**Task to complete:**
Render the records from the line containing "right shoulder: (445, 129, -4)" through the line containing "left ankle: (484, 254, 3)", both included, as a JSON list of strings with one string per line and blank lines omitted.

Record excerpts START

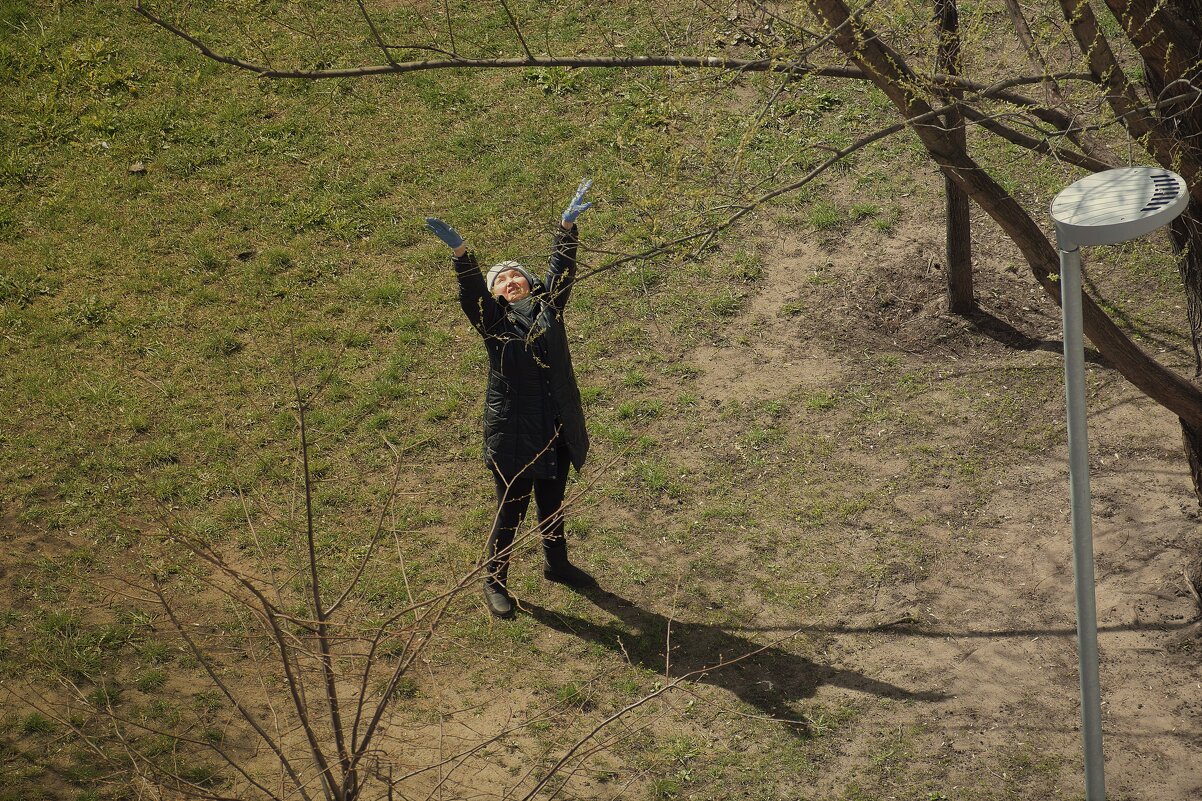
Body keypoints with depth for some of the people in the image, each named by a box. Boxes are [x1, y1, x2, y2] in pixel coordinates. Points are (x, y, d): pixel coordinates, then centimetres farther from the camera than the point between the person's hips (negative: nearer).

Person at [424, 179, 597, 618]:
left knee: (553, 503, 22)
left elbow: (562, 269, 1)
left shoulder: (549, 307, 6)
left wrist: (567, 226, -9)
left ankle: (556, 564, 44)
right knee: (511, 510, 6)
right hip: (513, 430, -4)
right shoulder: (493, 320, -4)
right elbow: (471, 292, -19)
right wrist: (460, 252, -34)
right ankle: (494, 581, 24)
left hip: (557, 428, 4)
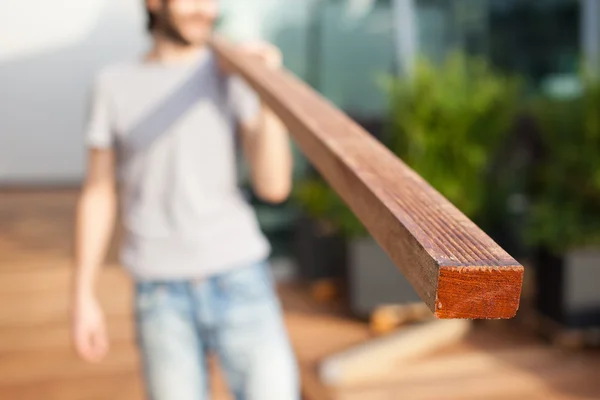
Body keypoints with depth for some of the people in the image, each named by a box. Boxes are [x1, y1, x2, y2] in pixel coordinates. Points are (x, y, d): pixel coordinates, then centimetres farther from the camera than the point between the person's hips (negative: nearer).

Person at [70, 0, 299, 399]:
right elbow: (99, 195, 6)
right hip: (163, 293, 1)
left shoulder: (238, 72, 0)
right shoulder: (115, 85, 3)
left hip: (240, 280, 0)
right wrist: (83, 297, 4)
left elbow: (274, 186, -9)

Record excerpts END
Record excerpts START

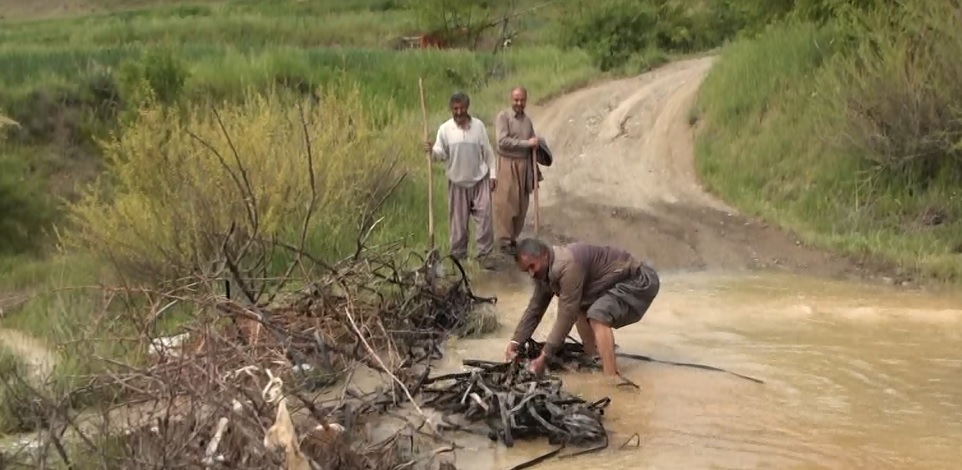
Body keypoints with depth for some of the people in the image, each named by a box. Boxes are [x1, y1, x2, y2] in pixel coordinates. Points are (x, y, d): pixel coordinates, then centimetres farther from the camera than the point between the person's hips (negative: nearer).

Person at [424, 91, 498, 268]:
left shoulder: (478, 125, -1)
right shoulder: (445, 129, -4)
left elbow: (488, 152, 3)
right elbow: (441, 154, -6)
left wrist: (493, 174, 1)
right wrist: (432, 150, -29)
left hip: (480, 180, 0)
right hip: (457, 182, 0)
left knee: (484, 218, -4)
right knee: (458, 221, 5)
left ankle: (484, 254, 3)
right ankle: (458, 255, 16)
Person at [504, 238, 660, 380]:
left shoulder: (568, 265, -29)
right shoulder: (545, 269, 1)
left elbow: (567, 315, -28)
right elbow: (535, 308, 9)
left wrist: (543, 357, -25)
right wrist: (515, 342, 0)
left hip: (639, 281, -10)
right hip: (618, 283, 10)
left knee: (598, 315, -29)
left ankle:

Record excerpts END

**Completed task:**
[
  "right shoulder: (445, 129, -4)",
  "left elbow: (488, 152, 3)",
  "right elbow: (441, 154, -6)",
  "left wrist: (493, 174, 1)",
  "right wrist: (432, 150, -29)",
  "left hip: (480, 180, 0)",
  "right hip: (457, 182, 0)",
  "left knee: (484, 218, -4)",
  "right knee: (458, 221, 5)",
  "left ankle: (484, 254, 3)"
]